Umweltschützer nicht zufrieden
Der Bund für Umwelt und Naturschutz Deutschland (Bund) und der Naturschutzbund Deutschland (Nabu) halten die deutschen Vorhaben jedoch für unzureichend. Sie verfehlten »die Ziele beim Klimaschutz, bei der Wiederherstellung der Biodiversität, beim Ausbau des Ökolandbaus und Umbau der Nutztierhaltung«, teilten die Verbände mit. Man gehe davon aus, dass die EU-Kommission den Strategieplan nicht genehmigen werde. »Mit diesem Plan sind weder die ambitionierten Ziele des EU Green Deals noch des Koalitionsvertrags erreichbar.«
Die Arbeitsgemeinschaft bäuerliche Landwirtschaft (AbL) sprach sich am Montag unter anderem dafür aus, dass kleinere Betriebe höhere Prämien für zusätzliche freiwillige Umweltmaßnahmen (sogenannte Öko-Regelungen) bekommen sollten. So könne der finanzielle Verlust der bäuerlichen Betriebe bei den Direktzahlungen ausgeglichen werden, der ihnen nach Ansicht des AbL bevorsteht.

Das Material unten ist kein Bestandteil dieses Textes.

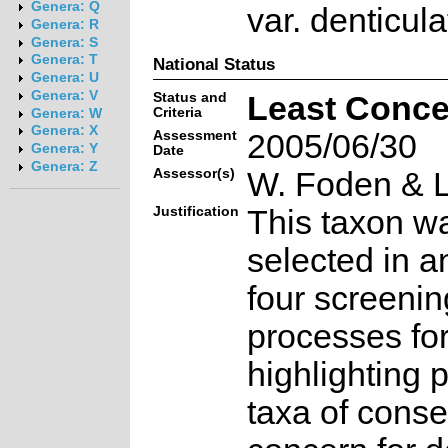
Genera: Q
var. denticul
Genera: R
Genera: S
Genera: T
National Status
Genera: U
Genera: V
Status and
Least Conce
Criteria
Genera: W
Genera: X
Assessment
2005/06/30
Genera: Y
Date
Genera: Z
Assessor(s)
W. Foden & L
Justification
This taxon w
selected in a
four screenin
processes fo
highlighting p
taxa of conse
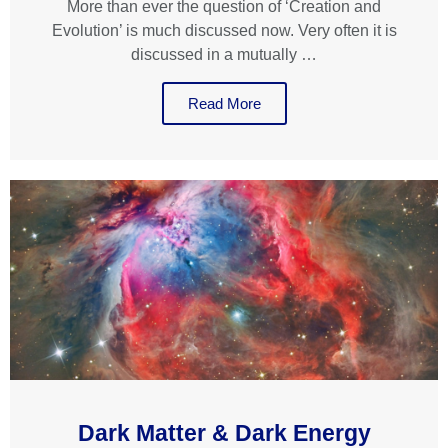
More than ever the question of ‘Creation and
Evolution’ is much discussed now. Very often it is
discussed in a mutually …
Read More
Dark Matter & Dark Energy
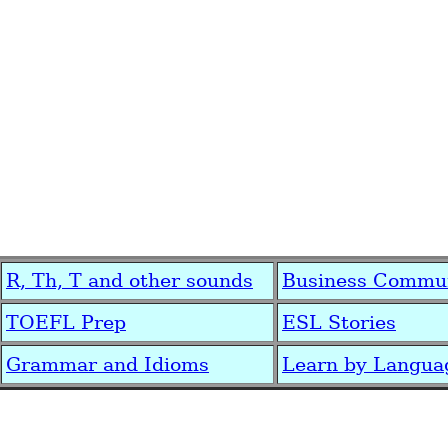
R, Th, T and other sounds
Business Commun
TOEFL Prep
ESL Stories
Grammar and Idioms
Learn by Langua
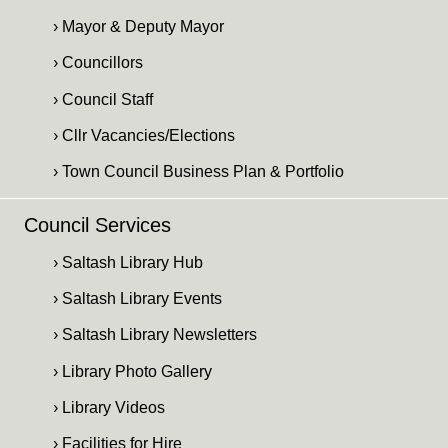
› Mayor & Deputy Mayor
› Councillors
› Council Staff
› Cllr Vacancies/Elections
› Town Council Business Plan & Portfolio
Council Services
› Saltash Library Hub
› Saltash Library Events
› Saltash Library Newsletters
› Library Photo Gallery
› Library Videos
› Facilities for Hire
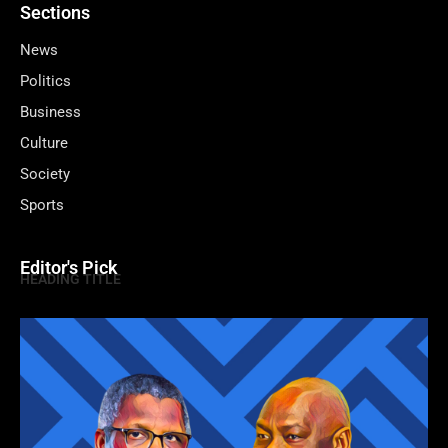
Sections
News
Politics
Business
Culture
Society
Sports
Editor's Pick
HEADING TITLE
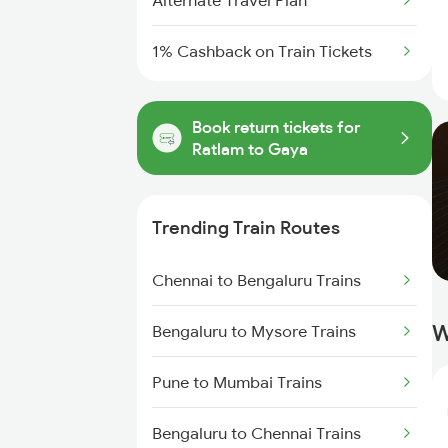
Alternate Travel Plan
1% Cashback on Train Tickets
Book return tickets for
Ratlam to Gaya
Trending Train Routes
Chennai to Bengaluru Trains
W
Bengaluru to Mysore Trains
Pune to Mumbai Trains
Bengaluru to Chennai Trains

Initiative zur Herkunftskennzeichnung
Özdemir nutzte das Treffen auch, um zusammen mit seiner Kollegin aus Österreich, Elisabeth Köstinger, eine Initiative zum Thema »Faires Einkommen für Landwirte« einzubringen. Die EU-Kommission soll demnach zügig einen Gesetzesvorschlag für eine verpflichtende EU-weite Kennzeichnung der Herkunft von Lebensmitteln vorlegen.

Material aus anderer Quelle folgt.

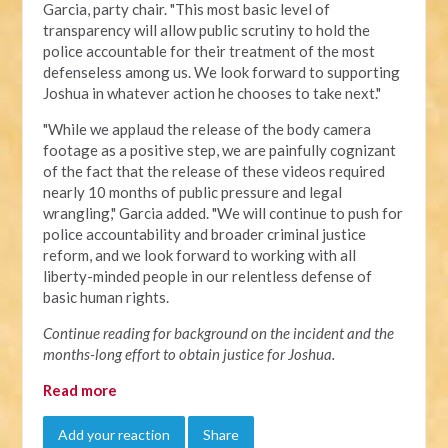
Garcia, party chair. "This most basic level of
transparency will allow public scrutiny to hold the
police accountable for their treatment of the most
defenseless among us. We look forward to supporting
Joshua in whatever action he chooses to take next."
"
While we applaud the release of the body camera
footage as a positive step, we are painfully cognizant
of the fact that the release of these videos required
nearly 10 months of public pressure and legal
wrangling," Garcia added. "We will continue to push for
police accountability and broader criminal justice
reform, and we look forward to working with all
liberty-minded people in our relentless defense of
basic human rights.
Continue reading for background on the incident and the
months-long effort to obtain justice for Joshua.
Read more
Add your reaction
Share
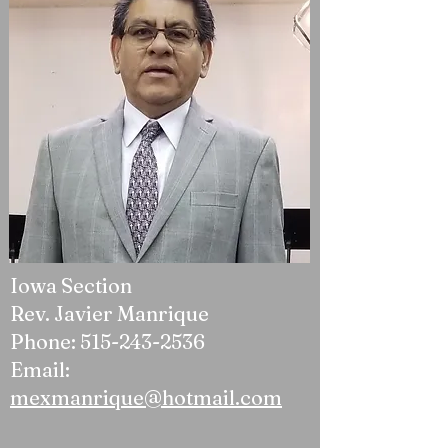
Iowa Section
Rev. Javier Manrique
Phone:
515-243-2536
Email:
mexmanrique@hotmail.com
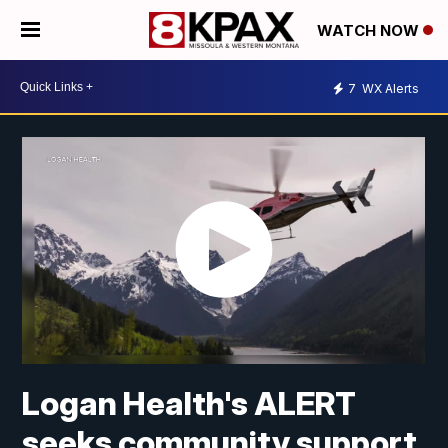
WATCH NOW
7
WX Alerts
Logan Health's ALERT
seeks community support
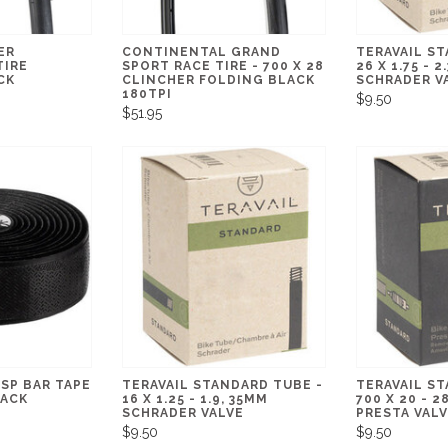
ER
CONTINENTAL GRAND
TERAVAIL ST
TIRE
SPORT RACE TIRE - 700 X 28
26 X 1.75 - 2
CK
CLINCHER FOLDING BLACK
SCHRADER V
180TPI
$9.50
$51.95
DSP BAR TAPE
TERAVAIL STANDARD TUBE -
TERAVAIL ST
LACK
16 X 1.25 - 1.9, 35MM
700 X 20 - 
SCHRADER VALVE
PRESTA VAL
$9.50
$9.50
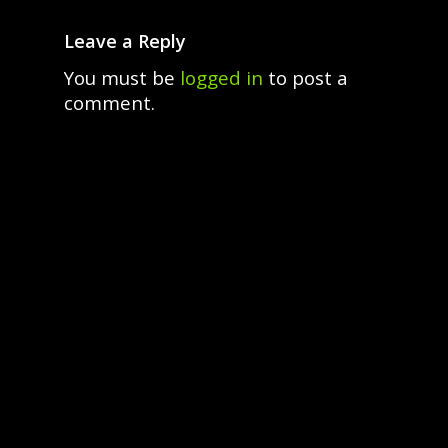
Leave a Reply
You must be
logged in
to post a
comment.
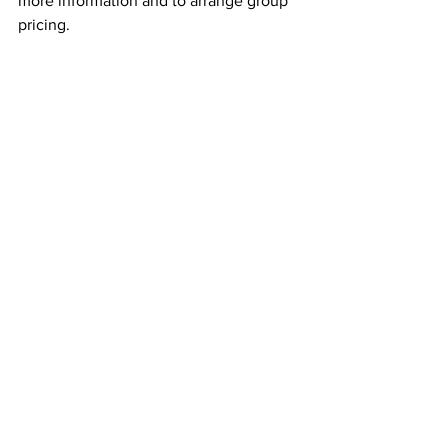
more information and to arrange group 
pricing.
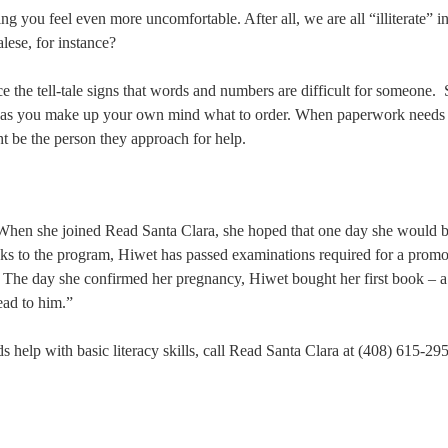
ng you feel even more uncomfortable. After all, we are all “illiterate” in
lese, for instance?
ice the tell-tale signs that words and numbers are difficult for someone.
d as you make up your own mind what to order. When paperwork needs 
ght be the person they approach for help.
 When she joined Read Santa Clara, she hoped that one day she would b
ks to the program, Hiwet has passed examinations required for a promo
. The day she confirmed her pregnancy, Hiwet bought her first book – 
ead to him.”
help with basic literacy skills, call Read Santa Clara at (408) 615-29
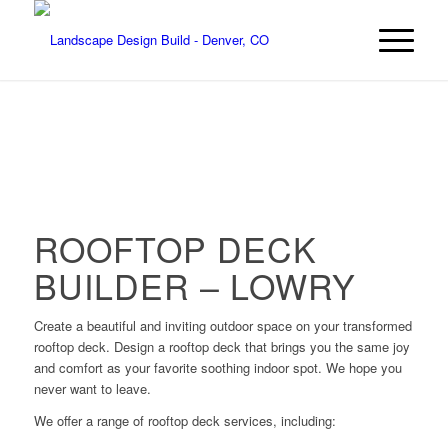
ROOFTOP DECK
BUILDER – LOWRY
Create a beautiful and inviting outdoor space on your transformed
rooftop deck. Design a rooftop deck that brings you the same joy
and comfort as your favorite soothing indoor spot. We hope you
never want to leave.
We offer a range of rooftop deck services, including:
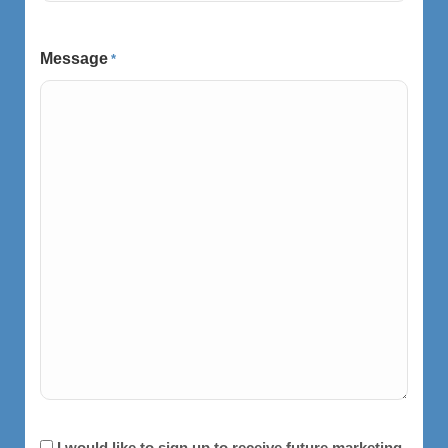
Message
*
Consent
I would like to sign up to receive future marketing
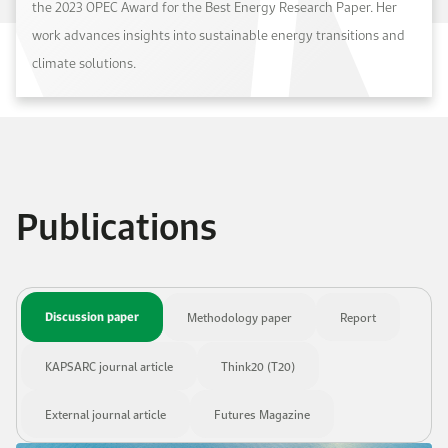
the 2023 OPEC Award for the Best Energy Research Paper. Her
work advances insights into sustainable energy transitions and
climate solutions.
Publications
Discussion paper
Methodology paper
Report
KAPSARC journal article
Think20 (T20)
External journal article
Futures Magazine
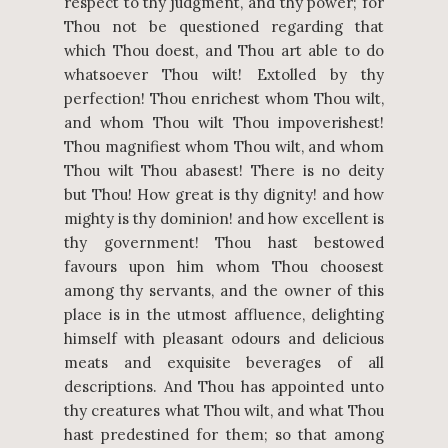
respect to thy judgment, and thy power; for
Thou not be questioned regarding that
which Thou doest, and Thou art able to do
whatsoever Thou wilt! Extolled by thy
perfection! Thou enrichest whom Thou wilt,
and whom Thou wilt Thou impoverishest!
Thou magnifiest whom Thou wilt, and whom
Thou wilt Thou abasest! There is no deity
but Thou! How great is thy dignity! and how
mighty is thy dominion! and how excellent is
thy government! Thou hast bestowed
favours upon him whom Thou choosest
among thy servants, and the owner of this
place is in the utmost affluence, delighting
himself with pleasant odours and delicious
meats and exquisite beverages of all
descriptions. And Thou has appointed unto
thy creatures what Thou wilt, and what Thou
hast predestined for them; so that among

»Es geht einerseits darum, dass wir uns dafür einsetzen, dass die Bäuerinnen und Bauern eine vernünftige Einkommensquelle haben«, sagte Özdemir. Zum anderen müssten die Verbraucherinnen und Verbraucher wissen, wo die Produkte herkommen. Der Vorstoß zielt ab auf eine Ausdehnung der bereits verpflichtenden Herkunftskennzeichnung auf Produkte wie Milch und Milch als Zutat, Fleisch als Zutat, Reis oder Tomaten in bestimmten Tomatenprodukten.